# Directions
Every line below that includes "Calle" counts toward the total. Report that total alone.

Collected data entries
==========

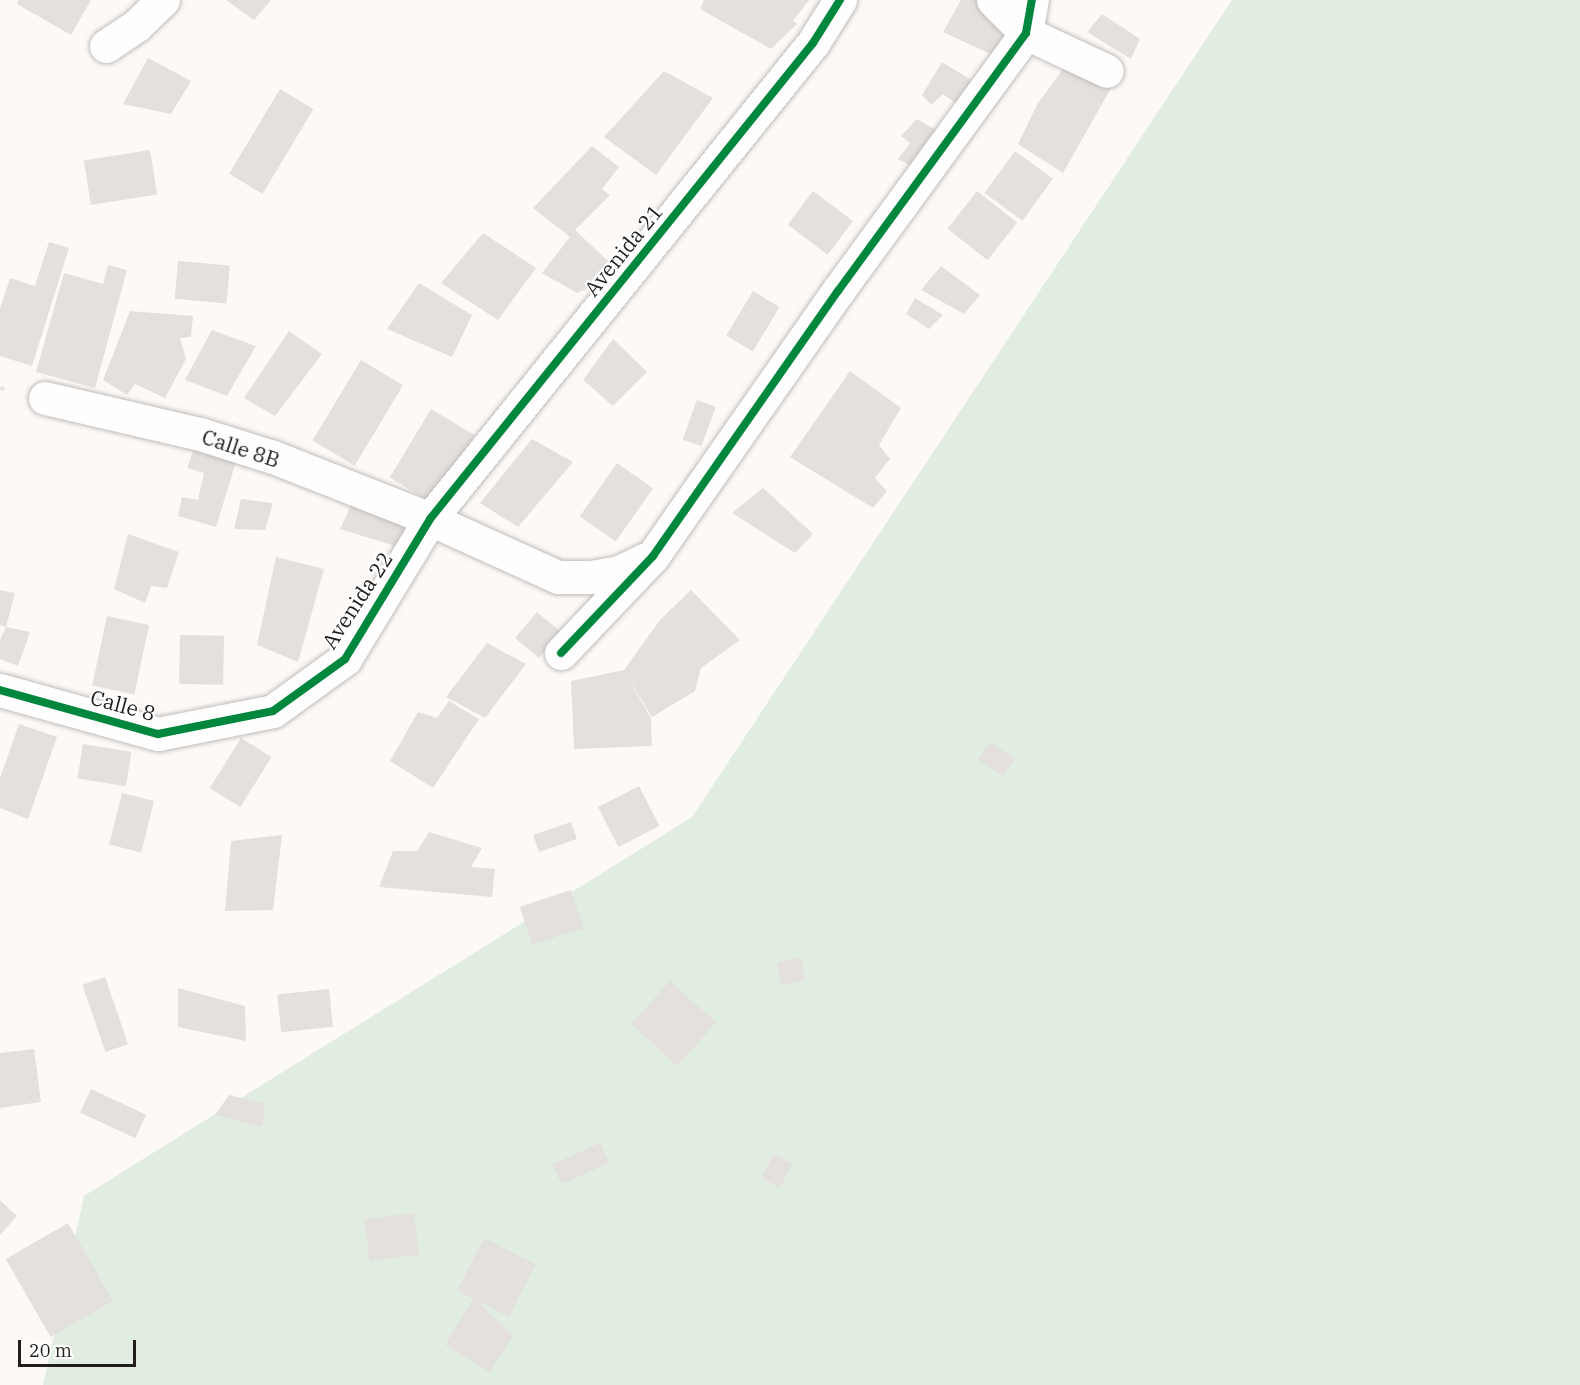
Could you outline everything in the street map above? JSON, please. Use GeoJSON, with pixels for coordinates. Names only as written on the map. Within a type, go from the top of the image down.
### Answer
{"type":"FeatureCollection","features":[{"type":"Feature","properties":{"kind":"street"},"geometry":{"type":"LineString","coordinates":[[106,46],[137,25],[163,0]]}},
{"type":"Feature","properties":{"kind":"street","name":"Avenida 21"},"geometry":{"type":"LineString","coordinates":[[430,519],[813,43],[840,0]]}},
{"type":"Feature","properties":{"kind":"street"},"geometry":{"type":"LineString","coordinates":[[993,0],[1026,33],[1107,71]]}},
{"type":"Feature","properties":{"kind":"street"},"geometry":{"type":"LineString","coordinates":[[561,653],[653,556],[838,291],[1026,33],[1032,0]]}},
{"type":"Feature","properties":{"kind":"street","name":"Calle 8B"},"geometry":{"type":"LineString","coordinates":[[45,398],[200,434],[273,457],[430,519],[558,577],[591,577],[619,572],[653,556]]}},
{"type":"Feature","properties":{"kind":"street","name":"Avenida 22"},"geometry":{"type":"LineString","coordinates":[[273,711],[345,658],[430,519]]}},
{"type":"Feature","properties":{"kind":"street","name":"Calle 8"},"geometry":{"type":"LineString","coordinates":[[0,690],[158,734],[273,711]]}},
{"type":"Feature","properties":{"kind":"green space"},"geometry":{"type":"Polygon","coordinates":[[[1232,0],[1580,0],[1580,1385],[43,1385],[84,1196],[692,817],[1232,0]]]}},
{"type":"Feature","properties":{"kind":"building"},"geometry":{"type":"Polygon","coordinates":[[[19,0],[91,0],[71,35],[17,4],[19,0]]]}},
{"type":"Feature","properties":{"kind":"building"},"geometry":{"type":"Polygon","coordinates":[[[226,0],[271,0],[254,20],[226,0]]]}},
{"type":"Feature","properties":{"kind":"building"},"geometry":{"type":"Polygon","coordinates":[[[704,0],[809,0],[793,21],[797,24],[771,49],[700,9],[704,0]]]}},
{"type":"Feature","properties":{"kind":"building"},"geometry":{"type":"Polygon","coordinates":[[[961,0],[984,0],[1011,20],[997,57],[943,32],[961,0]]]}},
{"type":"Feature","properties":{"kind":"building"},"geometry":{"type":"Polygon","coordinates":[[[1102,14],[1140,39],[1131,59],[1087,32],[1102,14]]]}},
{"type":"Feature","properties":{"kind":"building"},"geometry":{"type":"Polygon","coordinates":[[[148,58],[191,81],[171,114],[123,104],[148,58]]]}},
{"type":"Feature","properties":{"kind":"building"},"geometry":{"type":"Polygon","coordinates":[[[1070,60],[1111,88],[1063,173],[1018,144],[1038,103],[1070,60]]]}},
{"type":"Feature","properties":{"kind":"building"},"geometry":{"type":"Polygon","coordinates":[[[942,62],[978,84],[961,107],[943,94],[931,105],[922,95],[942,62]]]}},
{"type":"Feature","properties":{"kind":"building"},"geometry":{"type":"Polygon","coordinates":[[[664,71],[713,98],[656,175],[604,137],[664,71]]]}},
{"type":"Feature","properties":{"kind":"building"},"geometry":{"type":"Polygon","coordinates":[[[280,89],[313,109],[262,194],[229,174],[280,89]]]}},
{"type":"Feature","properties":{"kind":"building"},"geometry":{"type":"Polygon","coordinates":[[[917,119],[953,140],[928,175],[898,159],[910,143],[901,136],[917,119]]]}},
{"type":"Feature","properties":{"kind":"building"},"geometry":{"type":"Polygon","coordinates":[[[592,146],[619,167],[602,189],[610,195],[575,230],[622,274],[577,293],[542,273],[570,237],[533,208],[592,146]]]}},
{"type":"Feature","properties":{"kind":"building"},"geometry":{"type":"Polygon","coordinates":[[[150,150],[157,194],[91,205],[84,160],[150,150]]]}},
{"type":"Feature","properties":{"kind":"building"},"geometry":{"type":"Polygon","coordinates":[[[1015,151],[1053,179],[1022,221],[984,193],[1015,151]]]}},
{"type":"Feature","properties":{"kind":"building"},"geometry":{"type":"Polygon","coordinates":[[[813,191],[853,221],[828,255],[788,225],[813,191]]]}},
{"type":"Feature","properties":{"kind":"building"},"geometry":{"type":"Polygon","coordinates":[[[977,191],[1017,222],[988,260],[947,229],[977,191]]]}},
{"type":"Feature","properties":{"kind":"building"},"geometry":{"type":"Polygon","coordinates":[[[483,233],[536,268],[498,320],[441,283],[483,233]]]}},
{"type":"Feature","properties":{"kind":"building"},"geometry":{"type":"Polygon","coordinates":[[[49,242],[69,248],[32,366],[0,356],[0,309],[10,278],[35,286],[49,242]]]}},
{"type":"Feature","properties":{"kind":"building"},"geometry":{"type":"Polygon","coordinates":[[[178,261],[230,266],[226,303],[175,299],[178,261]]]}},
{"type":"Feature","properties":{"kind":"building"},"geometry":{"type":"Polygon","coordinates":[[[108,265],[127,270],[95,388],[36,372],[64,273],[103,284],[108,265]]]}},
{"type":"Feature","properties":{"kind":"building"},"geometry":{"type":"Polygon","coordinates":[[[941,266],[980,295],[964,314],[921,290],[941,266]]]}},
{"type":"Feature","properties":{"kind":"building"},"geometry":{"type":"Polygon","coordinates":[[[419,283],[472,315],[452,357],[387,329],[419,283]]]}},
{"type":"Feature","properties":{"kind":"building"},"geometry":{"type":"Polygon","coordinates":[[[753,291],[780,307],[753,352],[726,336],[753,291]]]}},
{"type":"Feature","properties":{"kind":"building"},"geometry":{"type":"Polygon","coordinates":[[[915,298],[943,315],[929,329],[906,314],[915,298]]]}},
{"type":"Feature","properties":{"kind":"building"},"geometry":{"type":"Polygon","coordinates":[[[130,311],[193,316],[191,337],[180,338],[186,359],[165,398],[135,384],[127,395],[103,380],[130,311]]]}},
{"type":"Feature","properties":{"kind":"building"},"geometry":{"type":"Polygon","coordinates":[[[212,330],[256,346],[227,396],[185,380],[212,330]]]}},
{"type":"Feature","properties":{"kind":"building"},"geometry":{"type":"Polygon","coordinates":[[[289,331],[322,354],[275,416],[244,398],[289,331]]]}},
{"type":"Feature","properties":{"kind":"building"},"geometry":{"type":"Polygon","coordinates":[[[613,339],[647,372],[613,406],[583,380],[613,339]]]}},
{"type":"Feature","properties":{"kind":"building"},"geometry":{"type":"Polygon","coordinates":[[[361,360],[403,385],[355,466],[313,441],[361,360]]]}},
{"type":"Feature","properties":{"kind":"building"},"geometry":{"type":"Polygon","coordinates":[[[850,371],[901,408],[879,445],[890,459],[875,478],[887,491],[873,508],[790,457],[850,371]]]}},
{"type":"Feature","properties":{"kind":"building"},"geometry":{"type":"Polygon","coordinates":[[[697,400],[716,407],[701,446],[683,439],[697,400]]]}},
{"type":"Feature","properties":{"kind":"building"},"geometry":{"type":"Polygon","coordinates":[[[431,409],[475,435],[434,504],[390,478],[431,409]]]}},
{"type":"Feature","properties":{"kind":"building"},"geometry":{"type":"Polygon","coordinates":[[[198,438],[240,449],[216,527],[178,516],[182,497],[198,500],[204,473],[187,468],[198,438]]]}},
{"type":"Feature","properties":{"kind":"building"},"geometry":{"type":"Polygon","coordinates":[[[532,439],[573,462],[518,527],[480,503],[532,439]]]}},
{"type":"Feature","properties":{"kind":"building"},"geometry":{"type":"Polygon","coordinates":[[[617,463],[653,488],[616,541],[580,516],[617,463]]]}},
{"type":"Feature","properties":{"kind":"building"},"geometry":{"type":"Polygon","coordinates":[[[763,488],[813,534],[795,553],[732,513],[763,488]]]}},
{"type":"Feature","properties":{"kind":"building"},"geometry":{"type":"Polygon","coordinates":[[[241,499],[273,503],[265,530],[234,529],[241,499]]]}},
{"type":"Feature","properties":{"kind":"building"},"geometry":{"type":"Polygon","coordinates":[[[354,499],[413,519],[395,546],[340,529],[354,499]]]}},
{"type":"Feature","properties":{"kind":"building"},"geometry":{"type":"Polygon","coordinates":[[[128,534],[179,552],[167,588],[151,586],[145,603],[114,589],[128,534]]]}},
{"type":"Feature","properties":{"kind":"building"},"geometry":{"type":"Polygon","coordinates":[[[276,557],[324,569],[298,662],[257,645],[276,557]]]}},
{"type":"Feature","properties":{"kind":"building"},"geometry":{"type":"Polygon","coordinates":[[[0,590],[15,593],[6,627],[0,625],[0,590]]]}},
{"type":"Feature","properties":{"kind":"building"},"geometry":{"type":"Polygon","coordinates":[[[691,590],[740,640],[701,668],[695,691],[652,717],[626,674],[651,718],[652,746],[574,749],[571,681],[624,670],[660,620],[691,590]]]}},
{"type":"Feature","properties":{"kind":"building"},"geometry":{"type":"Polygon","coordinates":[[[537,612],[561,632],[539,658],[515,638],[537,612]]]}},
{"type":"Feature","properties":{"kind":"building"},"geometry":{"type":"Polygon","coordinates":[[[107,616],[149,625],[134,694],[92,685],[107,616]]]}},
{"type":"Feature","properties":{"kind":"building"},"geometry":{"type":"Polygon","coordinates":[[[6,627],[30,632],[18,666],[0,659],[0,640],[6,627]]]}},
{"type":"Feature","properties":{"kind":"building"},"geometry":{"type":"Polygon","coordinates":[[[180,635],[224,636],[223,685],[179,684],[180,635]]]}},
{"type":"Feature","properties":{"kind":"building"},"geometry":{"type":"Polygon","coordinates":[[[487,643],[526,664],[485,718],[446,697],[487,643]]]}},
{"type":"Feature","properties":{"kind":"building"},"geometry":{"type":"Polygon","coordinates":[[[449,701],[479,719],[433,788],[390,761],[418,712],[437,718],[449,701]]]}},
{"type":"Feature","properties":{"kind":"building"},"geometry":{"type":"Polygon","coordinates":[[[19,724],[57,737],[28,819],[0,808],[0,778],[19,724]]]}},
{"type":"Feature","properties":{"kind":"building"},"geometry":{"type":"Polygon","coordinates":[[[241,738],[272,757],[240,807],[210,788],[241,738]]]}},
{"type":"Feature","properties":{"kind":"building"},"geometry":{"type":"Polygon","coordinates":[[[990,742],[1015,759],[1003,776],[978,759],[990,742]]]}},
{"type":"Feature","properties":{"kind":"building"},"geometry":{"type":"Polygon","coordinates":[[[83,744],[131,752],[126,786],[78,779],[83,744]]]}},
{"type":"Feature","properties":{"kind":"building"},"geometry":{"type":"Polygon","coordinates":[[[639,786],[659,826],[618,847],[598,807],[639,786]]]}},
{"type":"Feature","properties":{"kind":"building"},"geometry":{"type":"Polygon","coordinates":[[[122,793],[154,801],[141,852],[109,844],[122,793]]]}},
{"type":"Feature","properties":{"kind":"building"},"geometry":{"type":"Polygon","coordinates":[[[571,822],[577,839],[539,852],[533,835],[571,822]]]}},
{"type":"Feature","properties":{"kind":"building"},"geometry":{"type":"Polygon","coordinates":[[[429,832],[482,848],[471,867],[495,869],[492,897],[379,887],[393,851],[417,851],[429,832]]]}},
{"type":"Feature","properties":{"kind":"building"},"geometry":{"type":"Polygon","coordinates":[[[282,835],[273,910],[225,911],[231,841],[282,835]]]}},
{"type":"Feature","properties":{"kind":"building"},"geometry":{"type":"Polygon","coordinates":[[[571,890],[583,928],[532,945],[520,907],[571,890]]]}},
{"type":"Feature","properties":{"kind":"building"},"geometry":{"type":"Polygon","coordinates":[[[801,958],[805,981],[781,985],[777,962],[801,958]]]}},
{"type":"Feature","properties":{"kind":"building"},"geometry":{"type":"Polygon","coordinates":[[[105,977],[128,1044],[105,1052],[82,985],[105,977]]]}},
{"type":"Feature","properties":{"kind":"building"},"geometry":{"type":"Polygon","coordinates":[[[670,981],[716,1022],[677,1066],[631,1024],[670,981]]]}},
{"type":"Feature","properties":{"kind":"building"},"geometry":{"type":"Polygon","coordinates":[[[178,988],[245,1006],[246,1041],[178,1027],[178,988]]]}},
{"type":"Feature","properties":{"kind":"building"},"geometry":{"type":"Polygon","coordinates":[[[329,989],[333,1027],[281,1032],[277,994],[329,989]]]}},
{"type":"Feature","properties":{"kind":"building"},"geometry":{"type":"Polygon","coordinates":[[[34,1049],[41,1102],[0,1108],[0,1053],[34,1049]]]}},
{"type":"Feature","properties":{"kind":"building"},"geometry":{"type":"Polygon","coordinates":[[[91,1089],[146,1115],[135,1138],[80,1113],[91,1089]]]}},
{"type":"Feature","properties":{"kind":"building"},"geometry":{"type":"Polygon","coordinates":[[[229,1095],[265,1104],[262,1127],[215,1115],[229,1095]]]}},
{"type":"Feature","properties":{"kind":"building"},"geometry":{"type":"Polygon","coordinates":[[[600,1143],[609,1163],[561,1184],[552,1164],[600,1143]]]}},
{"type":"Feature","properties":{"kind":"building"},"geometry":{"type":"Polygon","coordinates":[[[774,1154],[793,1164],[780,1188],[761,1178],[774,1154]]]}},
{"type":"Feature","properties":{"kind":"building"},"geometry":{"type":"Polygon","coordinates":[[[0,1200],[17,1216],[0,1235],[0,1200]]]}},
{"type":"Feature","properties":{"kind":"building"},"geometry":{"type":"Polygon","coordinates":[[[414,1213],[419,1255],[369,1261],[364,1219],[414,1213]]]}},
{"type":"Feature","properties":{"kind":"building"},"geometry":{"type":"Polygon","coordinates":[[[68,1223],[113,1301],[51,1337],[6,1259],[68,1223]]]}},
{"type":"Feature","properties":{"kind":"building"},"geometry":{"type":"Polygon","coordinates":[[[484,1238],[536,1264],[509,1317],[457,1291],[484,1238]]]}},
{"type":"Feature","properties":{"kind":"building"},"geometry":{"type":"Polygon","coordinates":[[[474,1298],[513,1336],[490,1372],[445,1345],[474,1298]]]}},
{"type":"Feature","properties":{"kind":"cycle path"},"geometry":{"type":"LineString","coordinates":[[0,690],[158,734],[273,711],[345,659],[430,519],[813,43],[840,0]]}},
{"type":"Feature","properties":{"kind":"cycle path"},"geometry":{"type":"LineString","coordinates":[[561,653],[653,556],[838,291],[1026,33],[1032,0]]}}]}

==========

# Worked solution
2